If each laborer in performing the labor really creates the fund from which his wages are drawn, then wages cannot be diminished by the increase of laborers, but, on the contrary, as the efficiency of labor manifestly increases with the number of laborers, the more laborers [. . .] the higher the wages should be (87).

Book 1, Chapters 1-5 Analysis

In Book 1, George sets up the chief paradox he seeks to examine: Despite the growth in efficiency, productivity, and other benefits of industrialization and material progress, the wages and the standard of living of the working class decrease. To him, this is a central paradox of 19th-century industrial society. The living conditions, especially in densely-populated urban environments, were so poor that key thinkers like Karl Marx developed entire theoretical systems to explain them.


In terms of methodology, George tries to address this question systematically. First, he examines common concepts in political economy such as wages, capital, and wealth. George’s definition of “capital” is the most complicated example because he presents several versions from other economists like Smith and Ricardo. The purpose of using these divergent definitions is to show that there are not only different types of thinking about this subject, but also differences between theory and the way these terms are used in practice.

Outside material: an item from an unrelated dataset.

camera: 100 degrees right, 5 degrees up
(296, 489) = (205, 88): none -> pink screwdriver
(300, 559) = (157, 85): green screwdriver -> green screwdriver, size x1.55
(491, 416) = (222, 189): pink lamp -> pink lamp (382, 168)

All these differences in theory and practice lead to confusion about the basic functioning of industry, like the question of funding wages.


Second, George also uses a comparative framework to analyze the situation in Europe (the Old World) and North America (the New World). He also compares societies historically: earlier, less complex societies, and slower industrialized societies like those in parts of Latin America, compared to the industrialized European and North American countries. He subscribes to the idea of technological progress, thanks to which societies and systems become more complex, and in which technological advancement should bring about societal amelioration.


Third, George also relies on the work of major economists such as Adam Smith and David Ricardo to provide broader coverage of the questions he addresses. It also shows that George studied the subject in depth even though he is not an economist by training.


By using these methods, the author sets up the framework for examining the relationship between labor, capital, and wages. The point that it is laborers who manufacture products, and thus earn wages from their labor, is an important concept in economics. This concept is linked to the labor theory of value. For Adam Smith, the more workers are needed to manufacture an object, the greater its value as compared to other objects. For Karl Marx, the value of a product is quantifiable by calculating the average time used to manufacture that product. Marx used this idea to argue that, since workers produce value, and capital exploits them, they must seize the means of production through a revolution. In contrast, George does not seek to overthrow the present order in its entirety. For him, the fact that workers’ wages are generated from their own labor simply means that they must be compensated fairly for their work rather than having their wages diminish to the point of bare survival. Furthermore, understanding why wages fall in the first place is what he seeks to explore.